Fixing Permission Issues in Docker Volumes // Daniccan Veerapandian

Background

I recently worked on a project which would help automate the build and test of Kibana plugins using Docker. You can read more about the project here.

The kibana-plugin-builder Docker container was initially developed to run as root and required a volume mount to access the source code of the plugin.

The Problem

There were no issues with the above setup until 7.1.x version of Kibana. However, in 7.2.x, there was a new constraint introduced that Kibana cannot run as root and required its own user.

Here, I did what anyone else would do. I added the steps to create a new user called ubuntu in the Dockerfile, so that the container will use the ubuntu user instead of root.

RUN useradd -ms /bin/bash ubuntu
USER ubuntu
WORKDIR /home/ubuntu

That resolved the constraint and Kibana was able to run successfully. But, this introduced a new problem. The ubuntu user did not have the required permissions to access the Docker volume, as the volume was mounted from my host machine which had a separate user.

The Solution

Reusing the UID of the Local User

Every user in a system has a UID assigned to it (e.g: root has a UID of 0). When checking for permissions, systems care about the UID and not the username. Luckily, Docker provides a way to dynamically set a UID to the user in the container. You can set a -u flag in the docker run command to pass your system user’s UID to the container.

Without -u Flag

docker run -it --rm bash:4.4
bash-4.4$ id
uid=0(root) gid=0(root) groups=0(root),1(bin),2(daemon),3(sys),4(adm),6(disk),10(wheel),11(floppy),20(dialout),26(tape),27(video)

With -u Flag

docker run -it -u `id -u $USER` --rm bash:4.4
bash-4.4$ id
uid=501 gid=0(root)

But, the above solution was not enough, as the group was still pointing to root and there was no user with UID of 501 in the container’s list of users (cat /etc/passwd).

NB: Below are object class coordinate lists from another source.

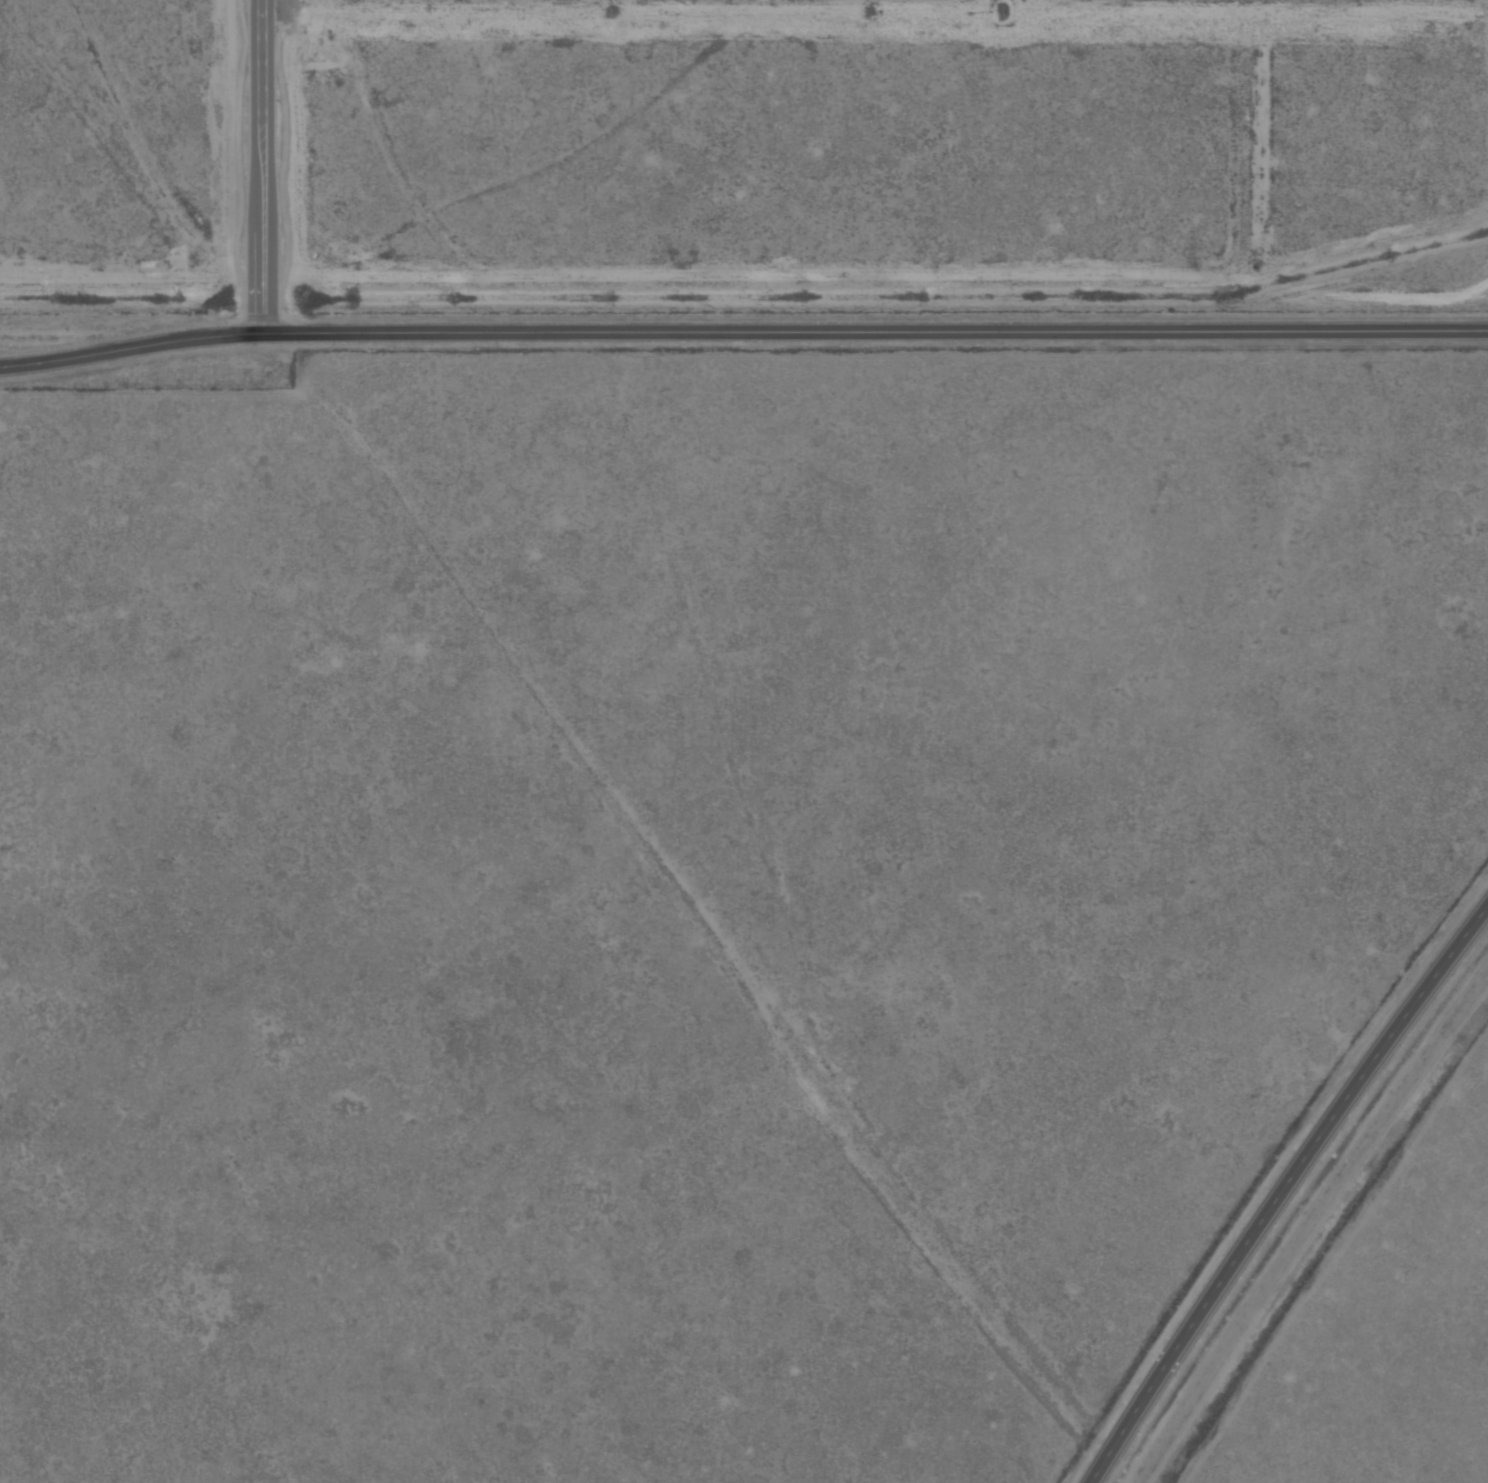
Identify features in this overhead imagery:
airport: (746, 151)
road: (259, 164)
road: (742, 325)
road: (1276, 1181)

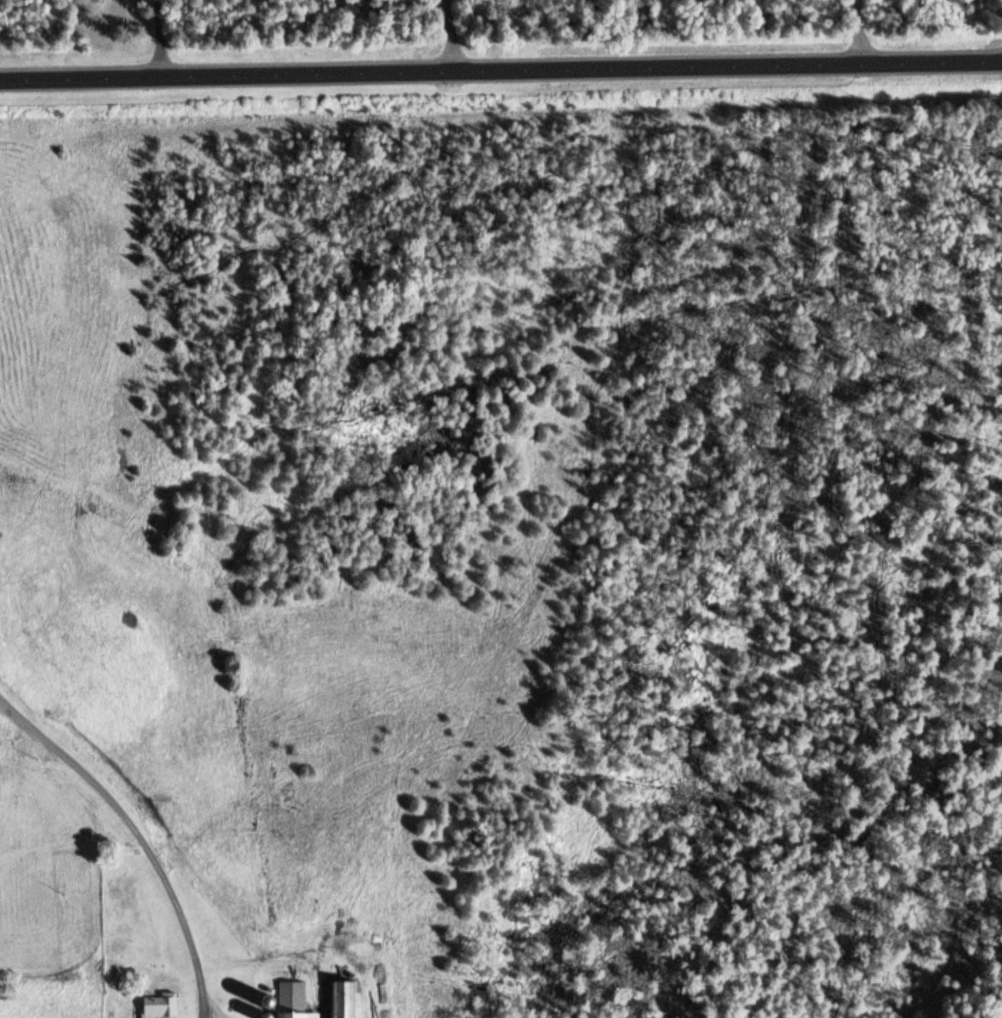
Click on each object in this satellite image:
road: (500, 72)
road: (136, 836)
building: (343, 999)
building: (294, 1001)
building: (162, 1006)

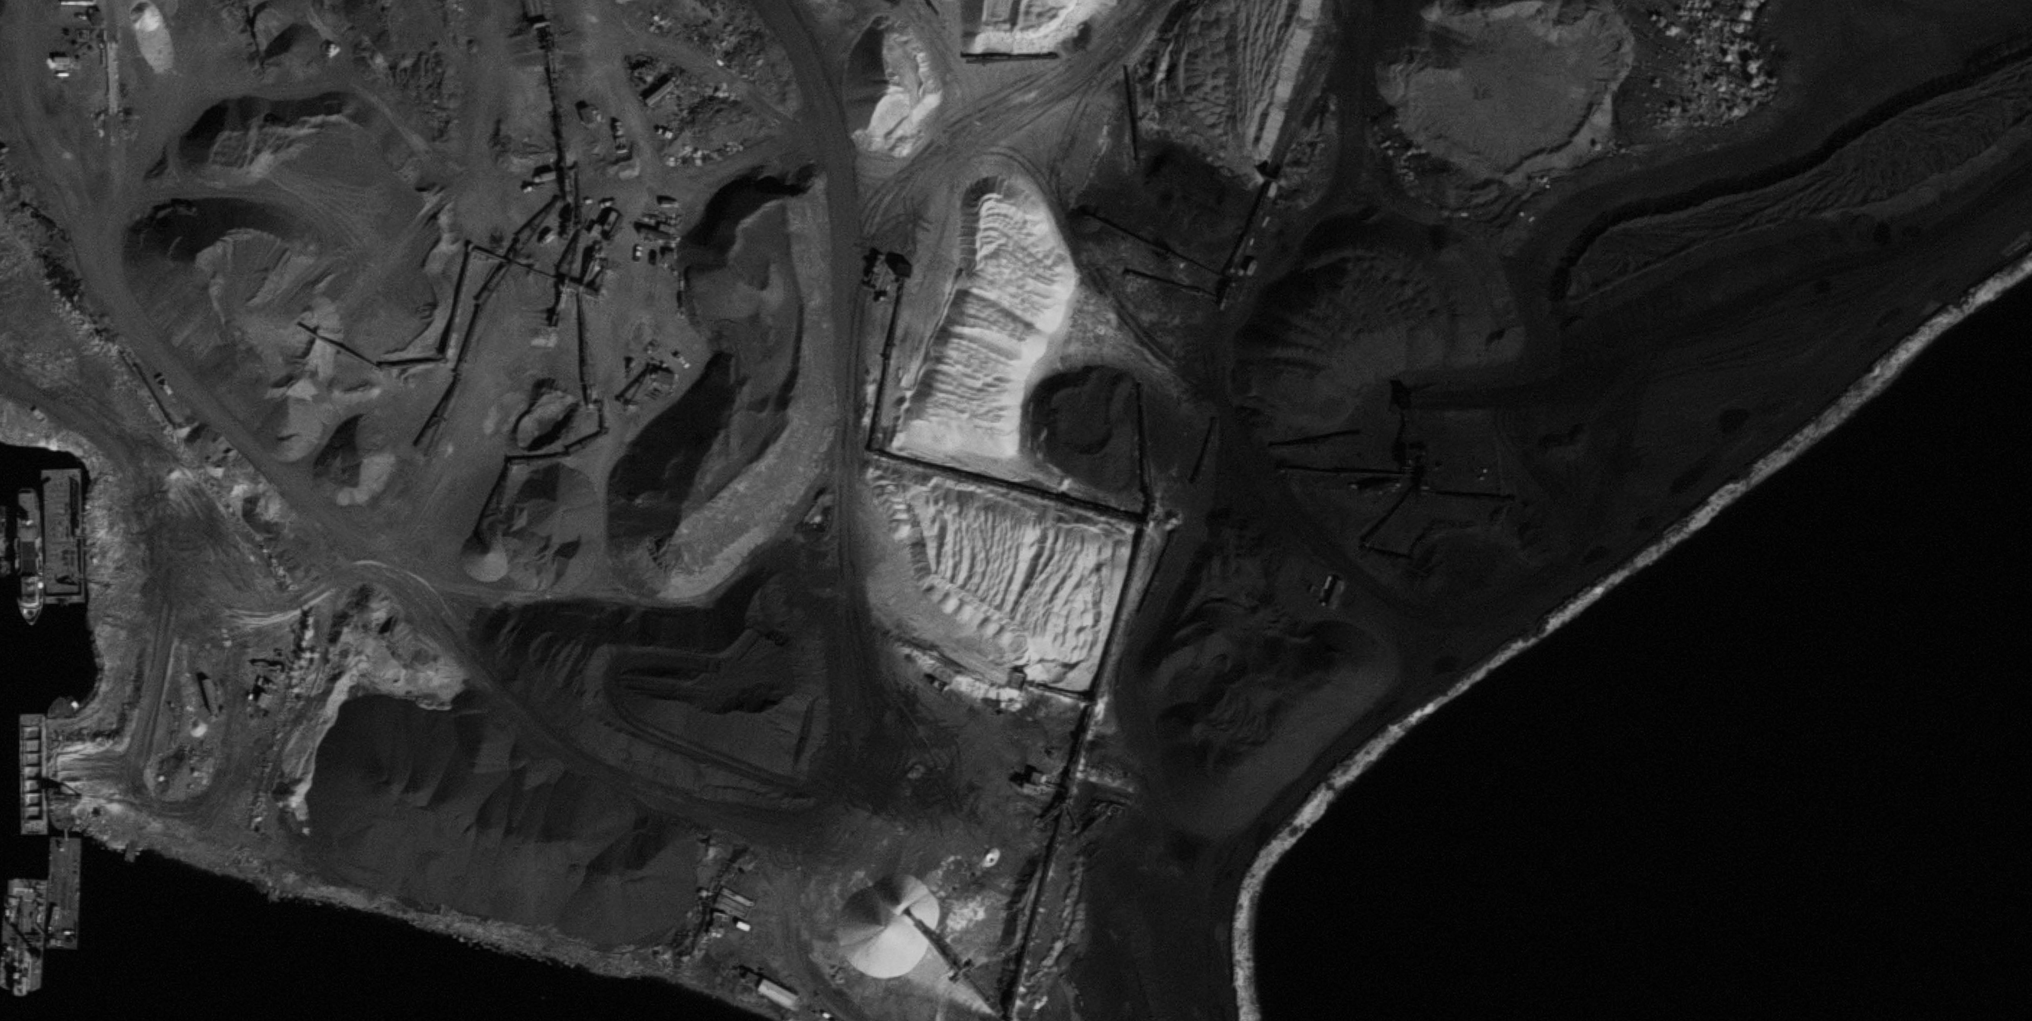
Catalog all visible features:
building: (57, 516)
quarry: (721, 584)
building: (23, 676)

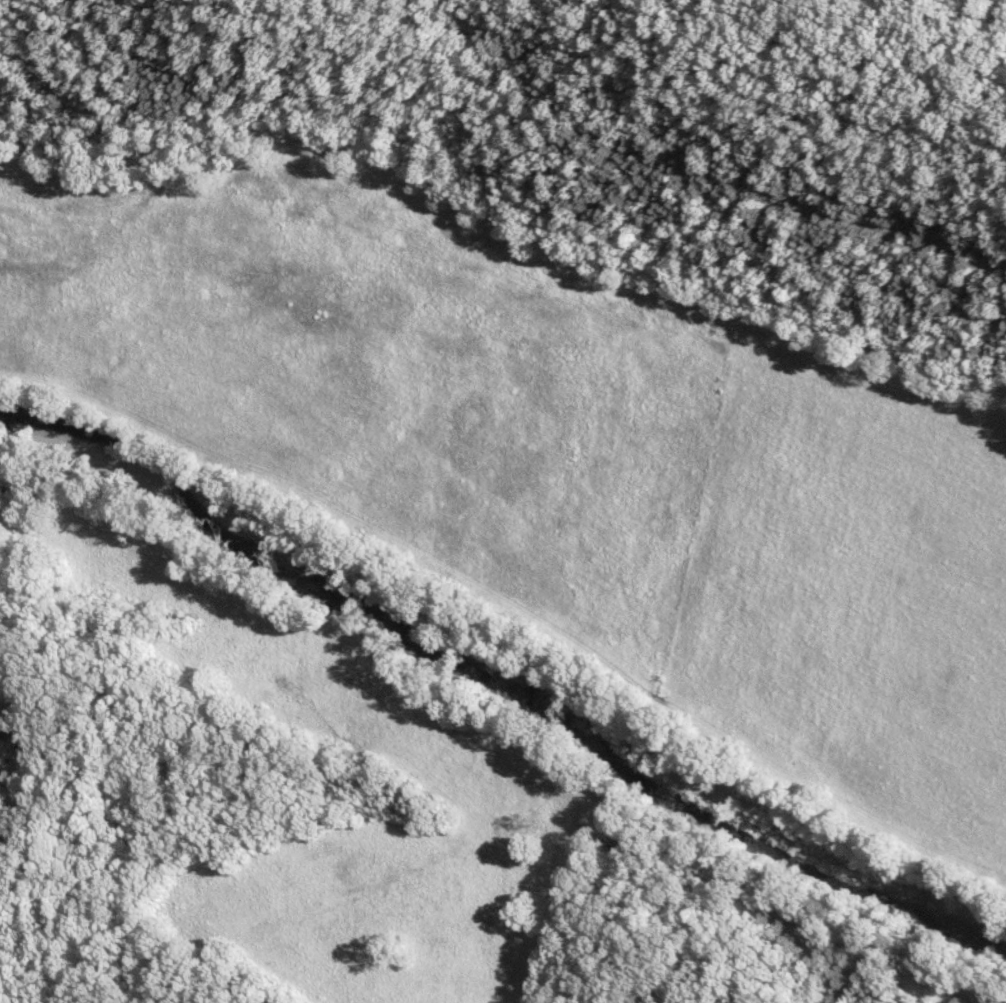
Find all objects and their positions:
road: (503, 211)
river: (505, 660)

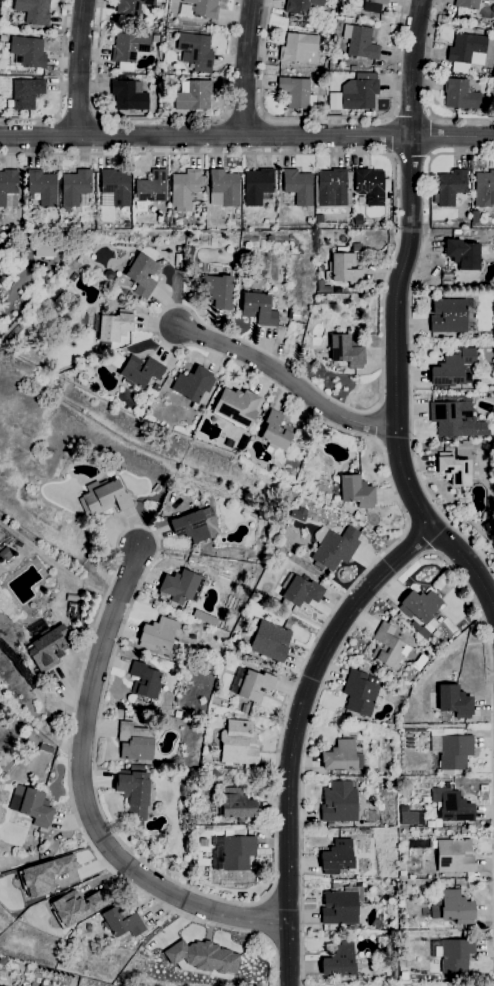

Building the Base Docker Image

The next step was to create and use a new user with the UID passed via the -u flag instead of just reusing the UID, so that the new user is present in a non-root group and is also available in the /etc/passwd file in the container.

To do this, I needed a base docker image which would do the following:

Create a new user with the given UID.
Create a new user with a random UID, if the UID is not given.
Assign the user to a non-root group.
Create a home directory for the user.
Execute any given process as the new user.

To execute any given process as the new user, the container has to switch to the new user instead of root. I used gosu for this. gosu is a simple tool written in Go to switch between users and to execute processes as the given user.

To make this base image re-usable, I created a project called docker-gosu, which is a set of linux base images with gosu support to run as a non-root user.

Using the Base Docker Image

Now, all I had to do in terms of development was change the base image in the kibana-plugin-builder Dockerfile to the ubuntu-gosu base image that I built.

FROM daniccan/ubuntu-gosu:18.04

Running the Container

The following command now runs the Docker container as a non-root user, ubuntu, who has the same UID as the user on my host system and is now able to access the volume mount with no issues.

docker run -it -e LOCAL_USER_ID=`id -u $USER` -v /path/in/host:/path/in/container --rm daniccan/kibana-plugin-builder

Conclusion

If you are creating your Docker image from base images such as Ubuntu, CentOS or any other Linux distro and if you are not creating a user in your Dockerfile, it is highly likely that your container will run its processes as root. This is not recommended for a number of reasons. Additionally, if you are using volumes in your container, then a normal user creation will not suffice as seen above. Ensure to create your image from base images such as docker-gosu with support to create users with given UID and to run processes as a non-root user.